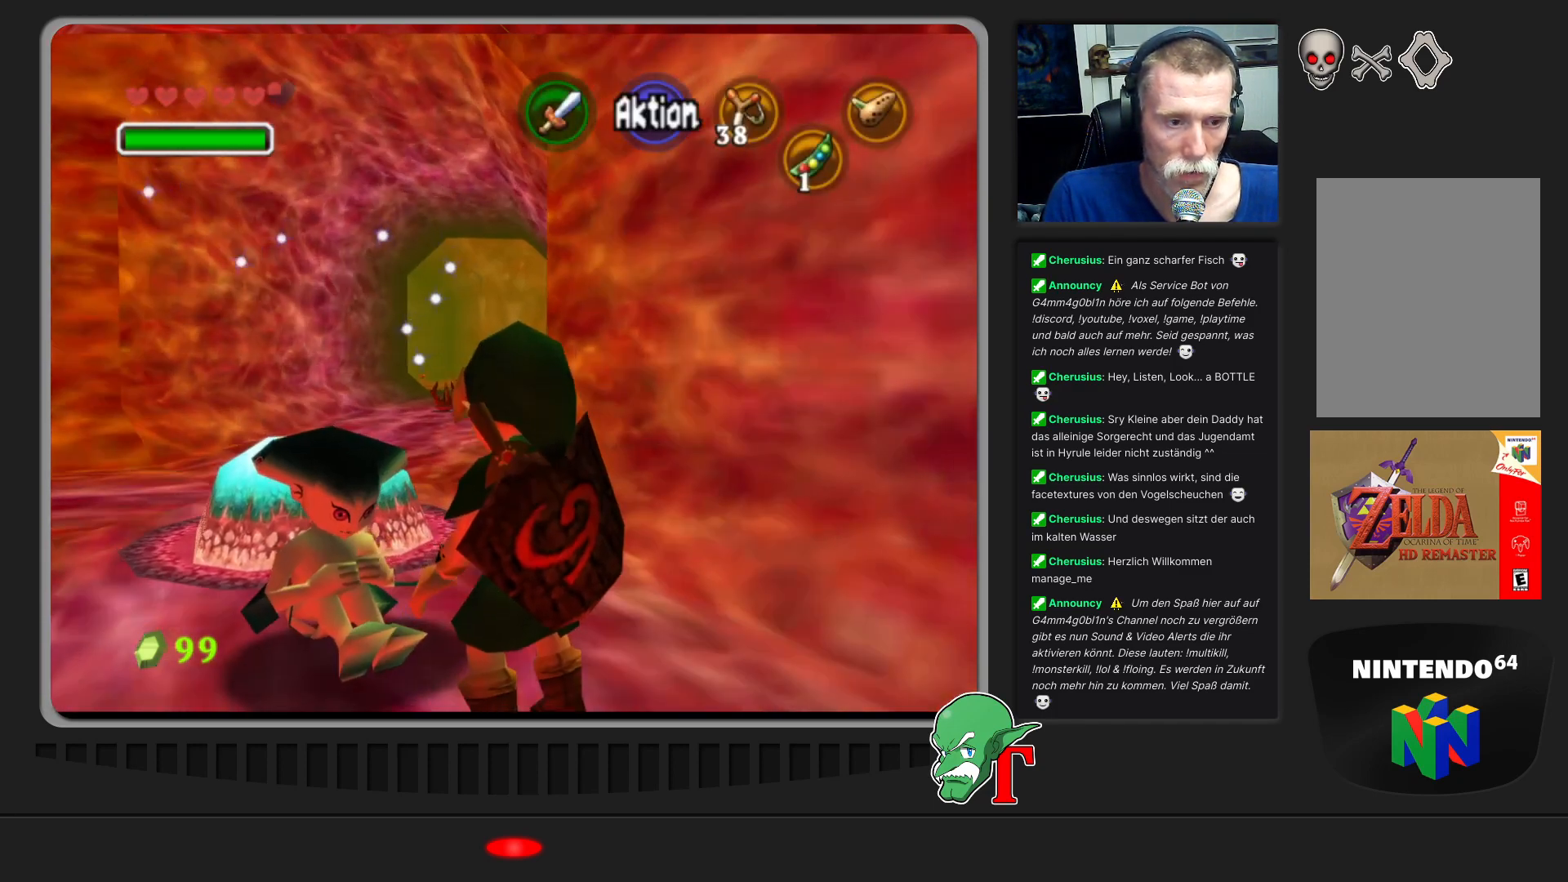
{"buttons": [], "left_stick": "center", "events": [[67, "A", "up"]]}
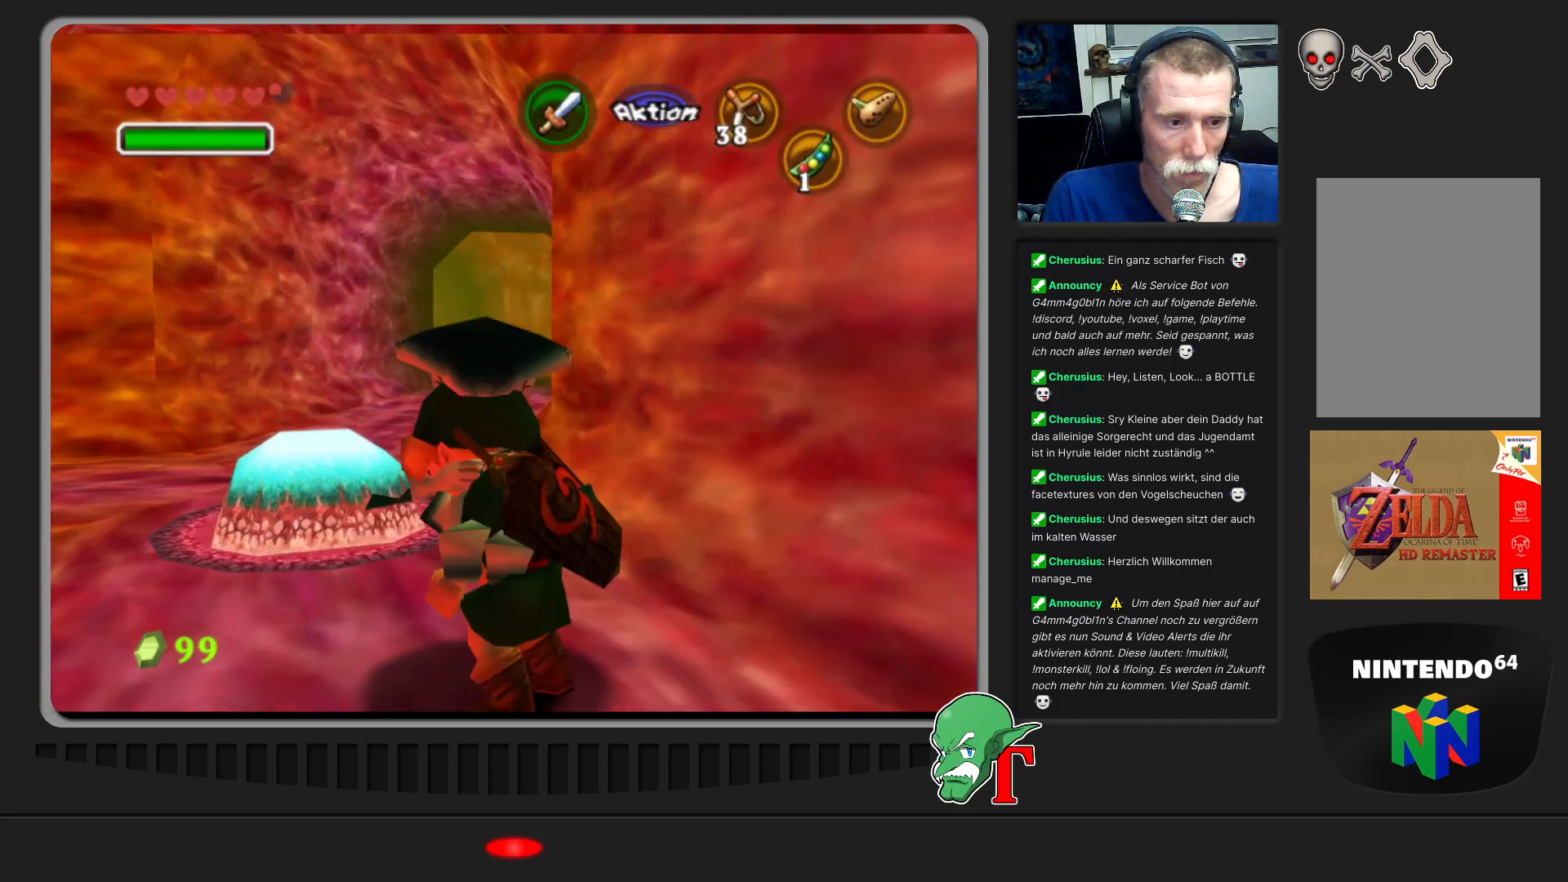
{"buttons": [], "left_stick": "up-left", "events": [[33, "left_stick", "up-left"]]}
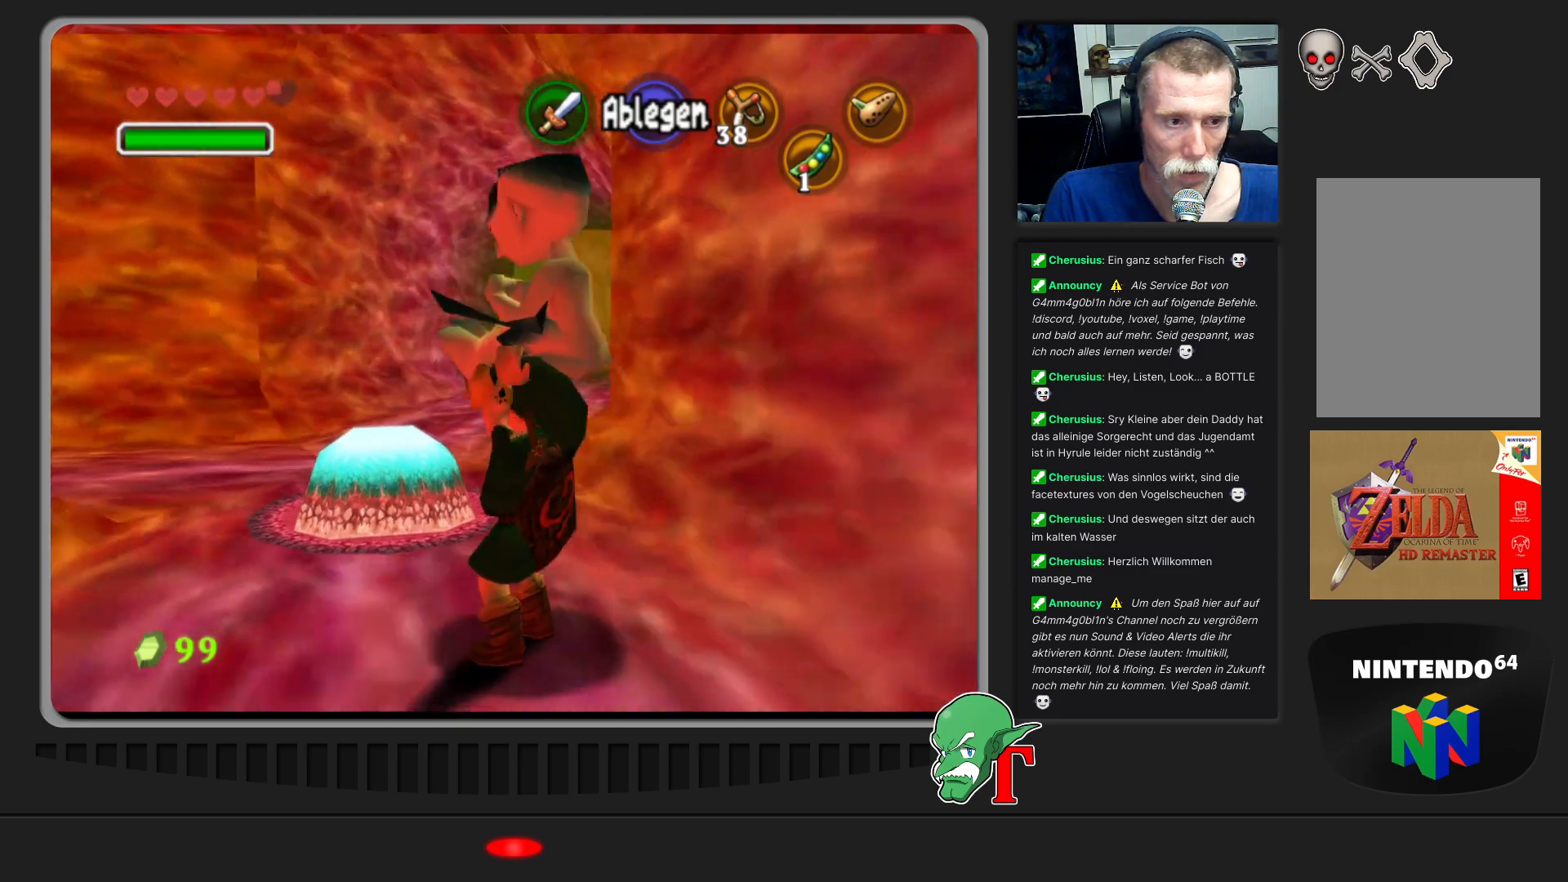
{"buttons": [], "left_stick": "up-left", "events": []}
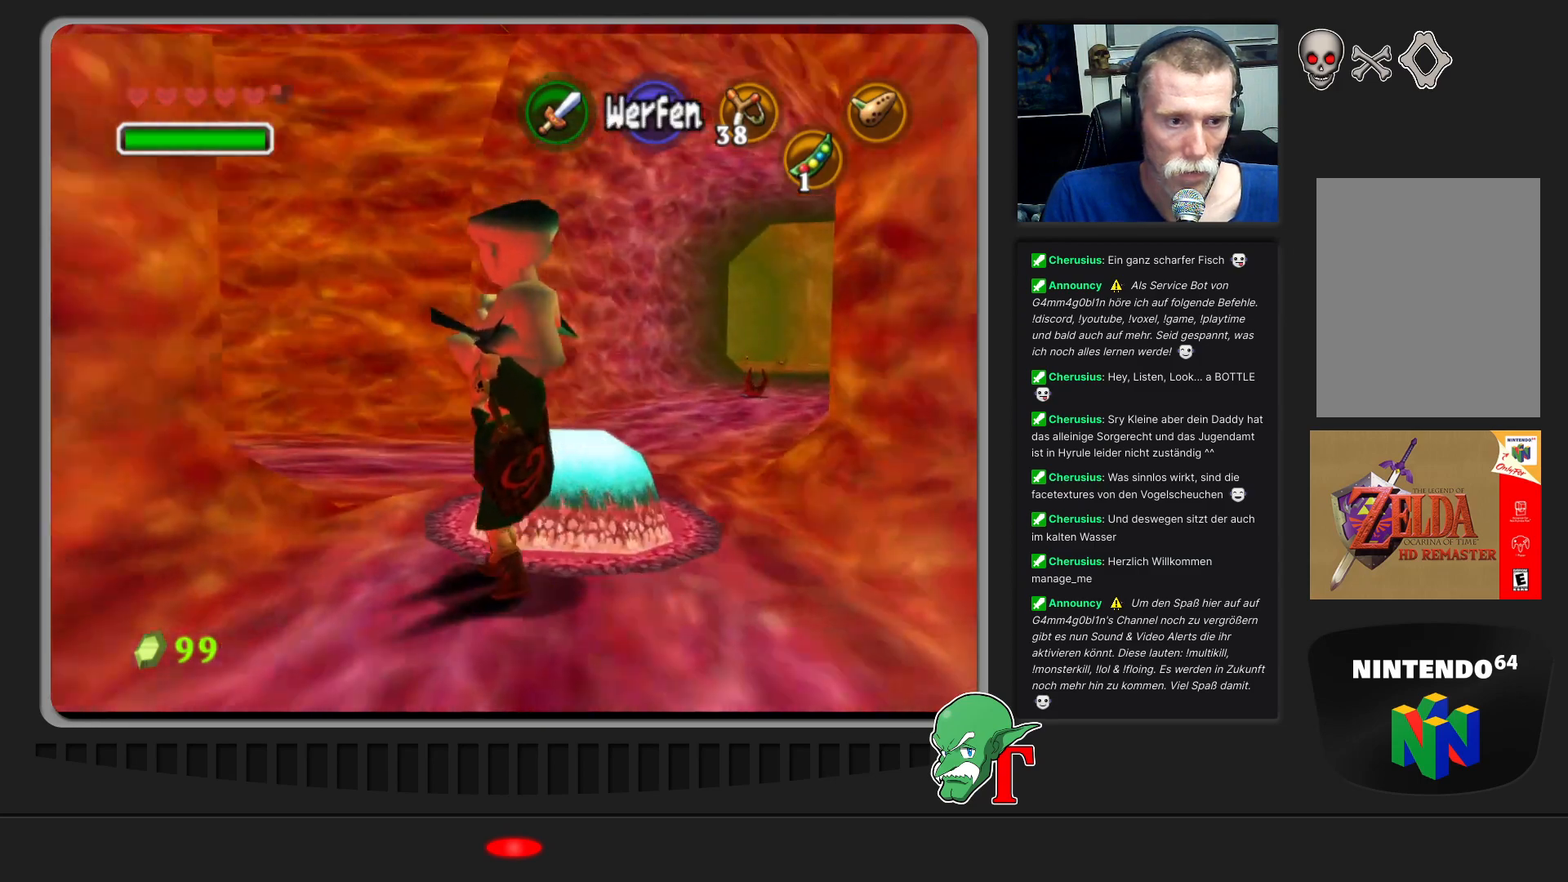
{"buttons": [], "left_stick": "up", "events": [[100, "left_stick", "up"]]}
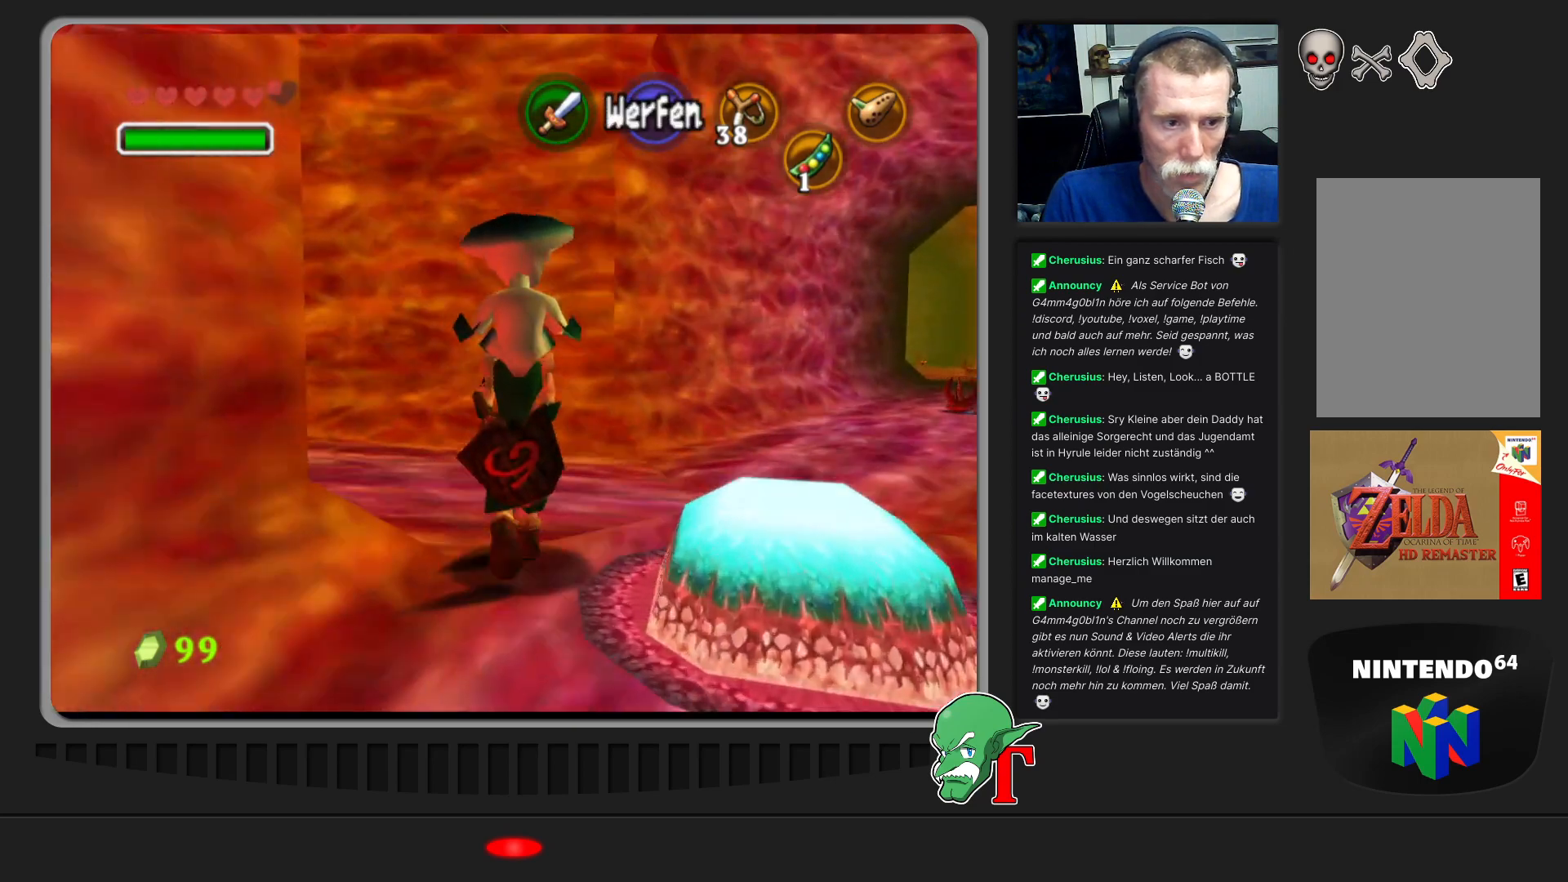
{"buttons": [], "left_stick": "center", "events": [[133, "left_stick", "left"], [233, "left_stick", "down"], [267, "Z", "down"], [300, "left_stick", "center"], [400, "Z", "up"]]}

--------------------

Leave out the pictures and print each record exactly as it stands.

■ Written solution
{"buttons": [], "left_stick": "center", "events": [[67, "A", "up"]]}
{"buttons": [], "left_stick": "up-left", "events": [[33, "left_stick", "up-left"]]}
{"buttons": [], "left_stick": "up-left", "events": []}
{"buttons": [], "left_stick": "up", "events": [[100, "left_stick", "up"]]}
{"buttons": [], "left_stick": "center", "events": [[133, "left_stick", "left"], [233, "left_stick", "down"], [267, "Z", "down"], [300, "left_stick", "center"], [400, "Z", "up"]]}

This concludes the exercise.